What lines of the data below include the word "Chapel"? Report them by copying each.

_ _ _ _ _

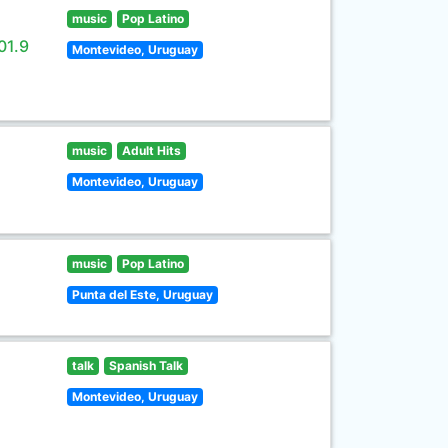
music
Pop Latino
01.9
Montevideo, Uruguay
music
Adult Hits
Montevideo, Uruguay
music
Pop Latino
Punta del Este, Uruguay
talk
Spanish Talk
Montevideo, Uruguay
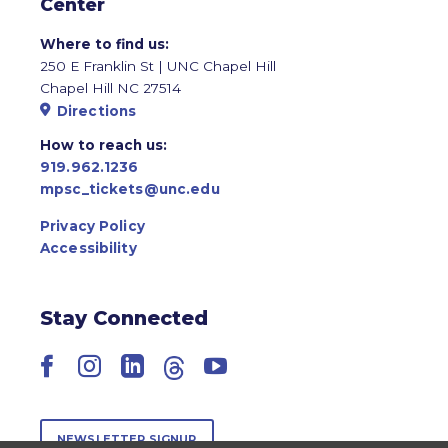
Center
Where to find us:
250 E Franklin St | UNC Chapel Hill
Chapel Hill NC 27514
Directions
How to reach us:
919.962.1236
mpsc_tickets@unc.edu
Privacy Policy
Accessibility
Stay Connected
Facebook
Instagram
LinkedIn
Threads
YouTube
NEWSLETTER SIGNUP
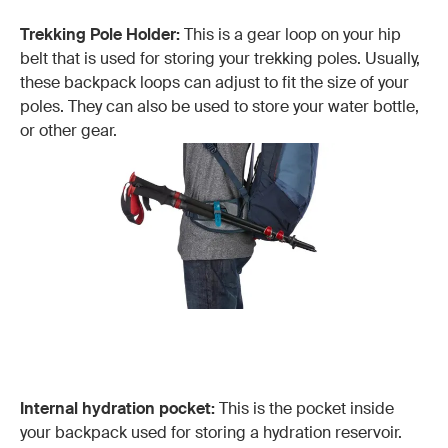
Trekking Pole Holder:
This is a gear loop on your hip
belt that is used for storing your trekking poles. Usually,
these backpack loops can adjust to fit the size of your
poles. They can also be used to store your water bottle,
or other gear.
Internal hydration pocket:
This is the pocket inside
your backpack used for storing a hydration reservoir.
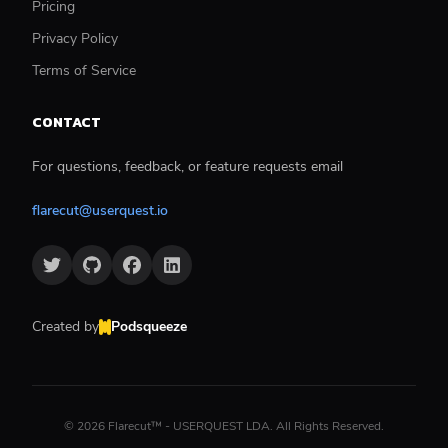
Pricing
Privacy Policy
Terms of Service
CONTACT
For questions, feedback, or feature requests email
flarecut@userquest.io
Created by
Podsqueeze
©
2026
Flarecut™ - USERQUEST LDA. All Rights Reserved.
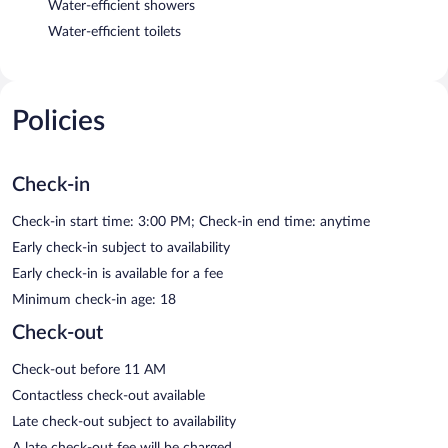
Water-efficient showers
Water-efficient toilets
Policies
Check-in
Check-in start time: 3:00 PM; Check-in end time: anytime
Early check-in subject to availability
Early check-in is available for a fee
Minimum check-in age: 18
Check-out
Check-out before 11 AM
Contactless check-out available
Late check-out subject to availability
A late check-out fee will be charged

_ _ _ _ _

**Response area**
250 E Franklin St | UNC Chapel Hill
Chapel Hill NC 27514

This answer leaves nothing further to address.